Nous voici aux frontières de l'imaginaire. Il faut nous arrêter. Nous ne voulons que suggérer le plus grand nombre possible d'hypothèses non déraisonnables. Sur la quantité, beaucoup seront sans doute à rejeter. Mais si quelques-unes ont ouvert à la recherche des portes jusqu'ici dissimulées, nous n'aurons pas travaillé en vain ; nous ne nous serons pas inutilement exposés au risque du ridicule. « Le secret de la vie peut être trouvé. Si l'occasion m'en était donnée, je ne la laisserais pas échapper par peur des ricanements(121). »

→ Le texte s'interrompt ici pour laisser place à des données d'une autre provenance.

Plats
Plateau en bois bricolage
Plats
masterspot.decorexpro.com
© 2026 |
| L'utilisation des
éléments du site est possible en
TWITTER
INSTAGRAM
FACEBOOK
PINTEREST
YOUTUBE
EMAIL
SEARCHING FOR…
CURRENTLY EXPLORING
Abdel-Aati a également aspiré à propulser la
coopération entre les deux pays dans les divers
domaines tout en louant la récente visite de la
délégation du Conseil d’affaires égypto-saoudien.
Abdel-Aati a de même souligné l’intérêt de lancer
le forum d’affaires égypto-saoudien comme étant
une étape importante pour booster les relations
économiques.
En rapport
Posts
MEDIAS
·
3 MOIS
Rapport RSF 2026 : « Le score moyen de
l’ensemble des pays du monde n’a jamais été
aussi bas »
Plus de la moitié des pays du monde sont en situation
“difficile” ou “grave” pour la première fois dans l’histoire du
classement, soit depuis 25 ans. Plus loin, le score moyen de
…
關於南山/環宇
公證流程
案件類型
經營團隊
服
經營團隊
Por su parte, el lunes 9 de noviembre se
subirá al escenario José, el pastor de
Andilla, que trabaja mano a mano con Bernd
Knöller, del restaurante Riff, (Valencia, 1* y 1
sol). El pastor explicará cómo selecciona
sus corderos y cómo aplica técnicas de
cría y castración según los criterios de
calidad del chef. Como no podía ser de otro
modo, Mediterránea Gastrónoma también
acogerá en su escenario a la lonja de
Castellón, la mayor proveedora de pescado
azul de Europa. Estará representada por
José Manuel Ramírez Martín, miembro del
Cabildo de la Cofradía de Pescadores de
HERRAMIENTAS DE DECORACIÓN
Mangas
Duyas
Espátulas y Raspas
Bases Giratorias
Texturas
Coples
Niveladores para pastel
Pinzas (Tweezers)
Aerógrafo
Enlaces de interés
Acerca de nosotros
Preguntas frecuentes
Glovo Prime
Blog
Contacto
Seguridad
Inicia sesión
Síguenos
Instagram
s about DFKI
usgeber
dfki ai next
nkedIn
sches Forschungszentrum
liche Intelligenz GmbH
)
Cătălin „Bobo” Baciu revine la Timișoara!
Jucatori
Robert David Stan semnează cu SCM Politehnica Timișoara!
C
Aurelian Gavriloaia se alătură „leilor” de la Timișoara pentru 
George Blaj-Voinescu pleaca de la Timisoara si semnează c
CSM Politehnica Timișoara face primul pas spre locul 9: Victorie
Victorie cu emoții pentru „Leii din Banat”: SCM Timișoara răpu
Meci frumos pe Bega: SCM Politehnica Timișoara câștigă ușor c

Toute réflexion sur les mutants débouche dans une rêverie sur l'évolution, sur les destins de la vie et de l'homme. Qu'est-ce que le temps, à l'échelle cosmique où il faut situer l'histoire terrienne ? L'avenir n'est-il pas, si je puis dire, de toute éternité commencé ? Dans l'apparition des mutants, tout se passe peut-être comme si la société humaine était parfois atteinte par un ressac du futur, visitée par les témoins de la connaissance à venir. Les mutants ne sont-ils pas la mémoire du futur, dont le grand cerveau de l'humanité est peut-être doté ?
Autre chose : l'idée de mutation favorable est évidemment liée à l'idée de progrès. Cette hypothèse d'une mutation peut être ramenée au plan scientifique le plus positif. Il est parfaitement certain que les régions les plus récemment acquises par l'évolution, et les moins spécialisées, c'est-à-dire les zones silencieuses de la matière cérébrale, mûrissent les dernières. Des neurologues pensent avec raison qu'il y a là des possibilités autres que l'avenir de l'espèce nous révélera. L'individu jouissant des possibilités autres. Une individualisation supérieure. Et cependant, l'avenir des sociétés nous semble bien orienté vers une collectivisation grandissante. Est-ce contradictoire ? Nous ne le pensons pas. L'existence à nos yeux n'est pas contradiction, mais complémentarité et dépassement.